Guare wrote the screenplay for Louis Malle's film Atlantic City (1980), for which he was nominated for an Oscar.

===Other activities===
Guare was an original member in 1965 of the Eugene O'Neill Theater Center in Waterford, Connecticut and Resident Playwright at the New York Shakespeare Festival, during which time he wrote Landscape of the Body, Rich and Famous, and Marco Polo Sings a Solo.

He is a council member of the Dramatists Guild.

He is Co-Executive Editor of the Lincoln Center Theater Review, which he founded in 1987. He co-produces the New Plays Reading Room Series at the Lincoln Center Library for the Performing Arts and teaches in the Playwriting department at the Yale School of Drama.

===Critical acclaim===
In his foreword to a collection of Guare's plays, Louis Malle wrote:

Guare practices a humor that is synonymous with lucidity, exploding genre and clichés, taking us to the core of human suffering: the awareness of corruption in our own bodies, death circling in. We try to fight it all by creating various mythologies, and it is Guare's peculiar aptitude for exposing these grandiose lies of ours that makes his work so magical.

Gregory Mosher, formerly the artistic director of Lincoln Center Theater, said that Guare, "along with David Mamet, Sam Shepard and a handful of other dramatists, reshaped the face of contemporary American theater over the past quarter century."

==Works==

All plays for the stage unless otherwise noted.

- 1966: Cop-Out (one-act)
- 1967: Home Fires (curtain raised for Cop Out)
- 1971: The House of Blue Leaves
- 1971: Two Gentlemen of Verona
- 1971: Taking Off (screenplay)
- 1973: Marco Polo Sings a Solo – Off-Broadway revival 1977
- 1974: Rich and Famous
- 1977: Landscape of the Body
- 1979: Bosoms and Neglect
- 1980: Atlantic City (screenplay)
- 1981: In Fireworks Lie Secret Codes
- 1982: Lydie Breeze
- 1982: Gardenia
- 1985: Women and Water
- 1986: The Race to Urga
- 1987: Moon Under Miami (revived as Moon Over Miami in 1989 and as Moon Under Miami in 1995)
- 1990: Six Degrees of Separation
- 1992: Four Baboons Adoring the Sun – Broadway (Vivian Beaumont Theatre)
- 1999: Lake Hollywood – Off-Broadway
- 2001: Chaucer in Rome
- 2002: A Few Stout Individuals
- 2010: A Free Man of Color – Broadway (Vivian Beaumont Theater)
- 2011: Erased/Elżbieta
- 2012: Are You There, McPhee? – McCarter Theatre
- 2013: 3 Kinds of Exile – Off-Broadway
- 2014: Between (short play)
- 2019: Nantucket Sleigh Ride - Off-Broadway (Lincoln Center Newhouse) (revised version of Are You There, McPhee?)

==Awards and honors==
- Muzeeka won an Obie for Distinguished Play in 1968.
- The House of Blue Leaves won the New York Drama Critics' Circle Award for Best American Play in 1971 and the 1971 Obie Award, Best American Play; it won four Tony Awards for its 1986 revival at Lincoln Center Theater.
- Two Gentlemen of Verona won both the Tony Award and the New York Drama Critics Circle Award for Best Musical in 1972. Guare also received the Drama Desk Award for Outstanding Lyrics and Book.
- Six Degrees of Separation won an Obie Award, the New York Drama Critics Circle Award, and London's Olivier Award for Best Play; it was a finalist for the 1991 Pulitzer Prize for Drama.
- Guare received the Award of Merit in 1981 from the American Academy of Arts and Letters for his plays The House of Blue Leaves, Rich and Famous, Marco Polo Sings a Solo, Landscape of the Body and Bosoms and Neglect.

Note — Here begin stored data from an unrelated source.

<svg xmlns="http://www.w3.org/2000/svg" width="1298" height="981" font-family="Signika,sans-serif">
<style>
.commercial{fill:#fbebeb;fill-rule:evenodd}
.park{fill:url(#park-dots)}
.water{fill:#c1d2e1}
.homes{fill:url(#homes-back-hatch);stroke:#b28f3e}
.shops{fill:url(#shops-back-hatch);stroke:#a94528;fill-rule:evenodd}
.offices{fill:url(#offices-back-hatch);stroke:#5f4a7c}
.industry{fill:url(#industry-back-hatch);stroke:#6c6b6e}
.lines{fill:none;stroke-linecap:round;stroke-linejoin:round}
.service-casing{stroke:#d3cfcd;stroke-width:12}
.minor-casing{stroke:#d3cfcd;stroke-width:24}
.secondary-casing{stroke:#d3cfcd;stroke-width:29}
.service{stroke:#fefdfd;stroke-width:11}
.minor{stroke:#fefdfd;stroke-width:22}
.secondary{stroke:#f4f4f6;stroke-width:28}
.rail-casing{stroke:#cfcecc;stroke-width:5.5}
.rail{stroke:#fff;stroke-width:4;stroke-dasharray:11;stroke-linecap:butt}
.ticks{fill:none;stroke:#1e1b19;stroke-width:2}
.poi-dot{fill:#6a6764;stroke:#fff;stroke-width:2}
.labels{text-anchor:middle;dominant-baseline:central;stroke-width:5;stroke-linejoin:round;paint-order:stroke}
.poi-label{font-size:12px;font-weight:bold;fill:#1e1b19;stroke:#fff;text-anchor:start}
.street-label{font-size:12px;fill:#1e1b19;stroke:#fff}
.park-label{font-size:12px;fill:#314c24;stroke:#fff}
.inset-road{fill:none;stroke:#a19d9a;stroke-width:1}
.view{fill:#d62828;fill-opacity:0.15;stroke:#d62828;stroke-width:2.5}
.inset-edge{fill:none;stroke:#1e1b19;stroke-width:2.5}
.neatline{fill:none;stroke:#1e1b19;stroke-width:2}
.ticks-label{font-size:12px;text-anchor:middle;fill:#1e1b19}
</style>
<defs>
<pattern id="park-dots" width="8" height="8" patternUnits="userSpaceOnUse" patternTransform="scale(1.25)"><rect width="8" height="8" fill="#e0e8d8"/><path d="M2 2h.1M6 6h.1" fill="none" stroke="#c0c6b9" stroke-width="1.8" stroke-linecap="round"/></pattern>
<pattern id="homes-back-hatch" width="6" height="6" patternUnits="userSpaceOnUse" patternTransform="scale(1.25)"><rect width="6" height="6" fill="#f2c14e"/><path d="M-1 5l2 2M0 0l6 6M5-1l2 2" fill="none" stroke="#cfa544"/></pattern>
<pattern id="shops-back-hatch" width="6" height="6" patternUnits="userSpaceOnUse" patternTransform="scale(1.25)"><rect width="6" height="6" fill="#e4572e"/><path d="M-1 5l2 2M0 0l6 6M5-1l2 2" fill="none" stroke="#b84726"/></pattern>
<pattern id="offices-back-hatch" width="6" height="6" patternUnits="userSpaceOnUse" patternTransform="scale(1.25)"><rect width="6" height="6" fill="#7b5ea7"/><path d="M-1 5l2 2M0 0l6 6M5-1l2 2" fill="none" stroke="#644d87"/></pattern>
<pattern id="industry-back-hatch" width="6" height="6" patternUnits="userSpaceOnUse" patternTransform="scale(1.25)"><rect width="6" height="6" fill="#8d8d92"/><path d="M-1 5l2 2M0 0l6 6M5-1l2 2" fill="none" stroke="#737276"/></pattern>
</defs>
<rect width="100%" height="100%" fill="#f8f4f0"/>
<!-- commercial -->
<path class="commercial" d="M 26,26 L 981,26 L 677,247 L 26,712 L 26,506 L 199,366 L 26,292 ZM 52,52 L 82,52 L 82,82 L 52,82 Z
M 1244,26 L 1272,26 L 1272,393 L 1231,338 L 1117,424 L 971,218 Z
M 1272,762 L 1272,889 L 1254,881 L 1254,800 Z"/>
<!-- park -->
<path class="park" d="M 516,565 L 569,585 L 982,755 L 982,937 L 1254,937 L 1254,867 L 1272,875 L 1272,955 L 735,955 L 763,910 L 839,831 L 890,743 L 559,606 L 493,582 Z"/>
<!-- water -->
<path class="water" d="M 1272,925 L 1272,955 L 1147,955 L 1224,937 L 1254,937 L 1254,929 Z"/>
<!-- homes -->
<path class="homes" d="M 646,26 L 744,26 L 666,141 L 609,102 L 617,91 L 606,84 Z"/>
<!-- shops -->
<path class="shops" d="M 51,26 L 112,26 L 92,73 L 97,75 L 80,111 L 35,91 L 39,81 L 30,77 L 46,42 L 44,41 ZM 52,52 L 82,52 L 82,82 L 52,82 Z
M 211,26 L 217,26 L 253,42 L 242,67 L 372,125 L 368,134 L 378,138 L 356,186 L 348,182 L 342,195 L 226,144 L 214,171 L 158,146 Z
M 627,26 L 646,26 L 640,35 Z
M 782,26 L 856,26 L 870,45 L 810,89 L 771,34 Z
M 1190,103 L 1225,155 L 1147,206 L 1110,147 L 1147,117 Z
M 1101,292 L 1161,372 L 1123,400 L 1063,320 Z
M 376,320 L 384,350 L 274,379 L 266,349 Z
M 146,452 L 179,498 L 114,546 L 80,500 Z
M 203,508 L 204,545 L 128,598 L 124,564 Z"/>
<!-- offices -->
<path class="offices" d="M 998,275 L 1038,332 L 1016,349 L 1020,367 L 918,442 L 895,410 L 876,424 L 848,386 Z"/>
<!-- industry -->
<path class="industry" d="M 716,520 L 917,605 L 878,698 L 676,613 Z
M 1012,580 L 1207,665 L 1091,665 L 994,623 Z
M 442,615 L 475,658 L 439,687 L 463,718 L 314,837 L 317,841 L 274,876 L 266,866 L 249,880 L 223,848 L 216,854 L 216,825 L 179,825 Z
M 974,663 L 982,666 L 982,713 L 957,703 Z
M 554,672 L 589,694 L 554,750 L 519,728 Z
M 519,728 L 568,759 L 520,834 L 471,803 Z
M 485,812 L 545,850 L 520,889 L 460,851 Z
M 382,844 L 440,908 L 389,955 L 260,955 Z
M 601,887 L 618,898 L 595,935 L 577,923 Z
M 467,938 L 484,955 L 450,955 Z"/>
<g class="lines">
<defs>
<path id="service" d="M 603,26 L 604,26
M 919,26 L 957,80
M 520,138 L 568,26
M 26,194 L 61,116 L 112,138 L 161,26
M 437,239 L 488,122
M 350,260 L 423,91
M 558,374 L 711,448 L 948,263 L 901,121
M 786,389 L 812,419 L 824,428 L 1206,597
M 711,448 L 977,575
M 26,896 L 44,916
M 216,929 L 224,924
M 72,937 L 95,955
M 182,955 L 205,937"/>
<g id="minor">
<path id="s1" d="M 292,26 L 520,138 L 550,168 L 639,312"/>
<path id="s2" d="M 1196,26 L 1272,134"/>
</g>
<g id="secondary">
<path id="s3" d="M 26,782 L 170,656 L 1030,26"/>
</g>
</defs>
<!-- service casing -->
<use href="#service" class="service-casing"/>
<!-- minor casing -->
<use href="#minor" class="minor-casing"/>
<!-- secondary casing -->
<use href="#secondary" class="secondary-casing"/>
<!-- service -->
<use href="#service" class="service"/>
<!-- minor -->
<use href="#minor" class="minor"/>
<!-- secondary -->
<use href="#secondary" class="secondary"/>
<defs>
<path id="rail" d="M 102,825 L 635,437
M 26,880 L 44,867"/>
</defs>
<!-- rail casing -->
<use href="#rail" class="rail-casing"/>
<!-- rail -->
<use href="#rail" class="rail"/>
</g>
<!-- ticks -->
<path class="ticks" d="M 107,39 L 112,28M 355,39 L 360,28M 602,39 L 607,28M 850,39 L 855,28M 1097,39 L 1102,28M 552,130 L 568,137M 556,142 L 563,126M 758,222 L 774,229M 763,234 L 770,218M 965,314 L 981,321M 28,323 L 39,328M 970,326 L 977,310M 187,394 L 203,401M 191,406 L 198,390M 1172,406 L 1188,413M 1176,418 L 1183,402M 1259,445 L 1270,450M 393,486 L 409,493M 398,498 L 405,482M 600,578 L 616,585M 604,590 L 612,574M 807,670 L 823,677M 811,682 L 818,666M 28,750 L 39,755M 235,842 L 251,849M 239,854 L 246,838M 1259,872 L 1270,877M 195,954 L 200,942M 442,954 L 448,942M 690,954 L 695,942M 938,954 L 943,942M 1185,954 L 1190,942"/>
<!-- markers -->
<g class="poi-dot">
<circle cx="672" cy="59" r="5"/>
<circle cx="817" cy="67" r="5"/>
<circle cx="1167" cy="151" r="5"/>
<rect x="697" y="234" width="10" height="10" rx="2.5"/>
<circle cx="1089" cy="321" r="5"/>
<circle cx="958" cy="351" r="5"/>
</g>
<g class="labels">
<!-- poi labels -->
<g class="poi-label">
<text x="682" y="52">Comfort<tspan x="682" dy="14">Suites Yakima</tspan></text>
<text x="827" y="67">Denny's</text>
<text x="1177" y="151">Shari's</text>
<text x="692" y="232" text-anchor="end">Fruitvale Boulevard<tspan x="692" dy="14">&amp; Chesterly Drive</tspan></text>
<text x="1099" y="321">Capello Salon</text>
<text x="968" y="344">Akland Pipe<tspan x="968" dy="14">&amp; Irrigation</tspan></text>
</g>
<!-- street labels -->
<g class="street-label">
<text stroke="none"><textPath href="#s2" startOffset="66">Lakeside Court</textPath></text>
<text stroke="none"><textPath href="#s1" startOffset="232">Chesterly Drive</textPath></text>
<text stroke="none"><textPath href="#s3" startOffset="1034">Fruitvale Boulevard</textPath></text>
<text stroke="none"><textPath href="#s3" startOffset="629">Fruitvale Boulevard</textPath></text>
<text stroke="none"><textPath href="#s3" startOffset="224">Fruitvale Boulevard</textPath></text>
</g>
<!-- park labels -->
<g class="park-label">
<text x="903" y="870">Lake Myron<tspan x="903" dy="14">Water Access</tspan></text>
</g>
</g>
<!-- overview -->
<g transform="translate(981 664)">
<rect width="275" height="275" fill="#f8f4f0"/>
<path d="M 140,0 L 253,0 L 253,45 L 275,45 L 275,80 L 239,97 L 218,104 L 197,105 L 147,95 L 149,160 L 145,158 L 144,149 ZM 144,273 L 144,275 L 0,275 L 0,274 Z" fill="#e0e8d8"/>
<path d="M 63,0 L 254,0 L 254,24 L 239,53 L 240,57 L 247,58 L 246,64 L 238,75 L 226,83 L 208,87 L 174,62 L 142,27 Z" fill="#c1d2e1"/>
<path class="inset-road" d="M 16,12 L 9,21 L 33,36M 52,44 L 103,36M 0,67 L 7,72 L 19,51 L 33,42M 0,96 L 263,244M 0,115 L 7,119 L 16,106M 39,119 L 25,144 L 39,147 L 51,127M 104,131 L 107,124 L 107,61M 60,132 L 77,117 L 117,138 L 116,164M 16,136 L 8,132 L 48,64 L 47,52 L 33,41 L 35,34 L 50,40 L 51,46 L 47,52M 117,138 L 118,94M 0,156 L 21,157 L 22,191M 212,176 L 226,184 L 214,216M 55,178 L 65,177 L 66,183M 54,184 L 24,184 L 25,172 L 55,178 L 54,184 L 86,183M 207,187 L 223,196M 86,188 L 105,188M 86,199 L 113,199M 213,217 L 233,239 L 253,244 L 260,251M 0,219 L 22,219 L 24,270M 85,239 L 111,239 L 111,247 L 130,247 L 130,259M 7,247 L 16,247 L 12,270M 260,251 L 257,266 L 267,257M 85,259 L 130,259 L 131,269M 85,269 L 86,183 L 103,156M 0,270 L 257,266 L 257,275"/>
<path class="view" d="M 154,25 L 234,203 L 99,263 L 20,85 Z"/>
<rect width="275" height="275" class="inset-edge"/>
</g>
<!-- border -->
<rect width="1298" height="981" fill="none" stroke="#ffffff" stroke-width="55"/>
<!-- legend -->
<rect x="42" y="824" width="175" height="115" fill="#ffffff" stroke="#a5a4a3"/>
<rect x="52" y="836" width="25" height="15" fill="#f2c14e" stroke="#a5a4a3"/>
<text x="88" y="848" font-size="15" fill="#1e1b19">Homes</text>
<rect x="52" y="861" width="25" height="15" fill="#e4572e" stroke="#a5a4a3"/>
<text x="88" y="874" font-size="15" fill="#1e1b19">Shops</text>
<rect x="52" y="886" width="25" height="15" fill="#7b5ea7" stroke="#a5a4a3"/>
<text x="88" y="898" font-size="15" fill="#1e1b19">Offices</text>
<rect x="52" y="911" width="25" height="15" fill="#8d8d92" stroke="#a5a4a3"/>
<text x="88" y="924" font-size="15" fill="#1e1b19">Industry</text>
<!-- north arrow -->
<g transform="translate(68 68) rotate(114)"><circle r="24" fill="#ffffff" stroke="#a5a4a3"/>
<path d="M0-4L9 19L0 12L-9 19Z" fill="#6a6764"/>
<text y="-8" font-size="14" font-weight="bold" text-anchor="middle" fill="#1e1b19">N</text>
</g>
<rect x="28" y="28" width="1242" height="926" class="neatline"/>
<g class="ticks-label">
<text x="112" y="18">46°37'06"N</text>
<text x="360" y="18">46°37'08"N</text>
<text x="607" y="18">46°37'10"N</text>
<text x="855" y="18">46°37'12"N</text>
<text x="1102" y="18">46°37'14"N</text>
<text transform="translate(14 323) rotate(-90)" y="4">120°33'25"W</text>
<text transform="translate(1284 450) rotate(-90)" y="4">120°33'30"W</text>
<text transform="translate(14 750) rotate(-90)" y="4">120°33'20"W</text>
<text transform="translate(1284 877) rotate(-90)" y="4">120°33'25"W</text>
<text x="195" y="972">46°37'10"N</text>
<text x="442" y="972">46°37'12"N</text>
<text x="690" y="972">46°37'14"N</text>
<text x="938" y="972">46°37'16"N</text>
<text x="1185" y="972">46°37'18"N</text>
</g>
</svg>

He received the Gold Medal in 2004.
- In 1989, the American Academy and Institute of Arts and Letters elected him a member.
- In 1993, he was elected to the American Theater Hall of Fame.
- In 1996, he received the Golden Plate Award of the American Academy of Achievement.
- The Signature Theatre honored him with a season 1998 – 1999.
- In 2003, he received the PEN/Laura Pels International Foundation for Theater Award for a Master American Dramatist.
- In 2005, Guare was awarded the Obie Award for Sustained Achievement
- Guare received an honorary Master of Fine Arts degree from A.C.T. Conservatory, San Francisco, in May 2009.
- Guare received the Dramatists Guild Lifetime Achievement Award from the Dramatists Guild of America, in 2014.

==Personal life==
Guare is married to Adele Chatfield-Taylor, a historic preservationist; she was President and CEO of the American Academy in Rome. They split their time between New York City, Long Island and the historic village of Waterford, Virginia, where his wife grew up.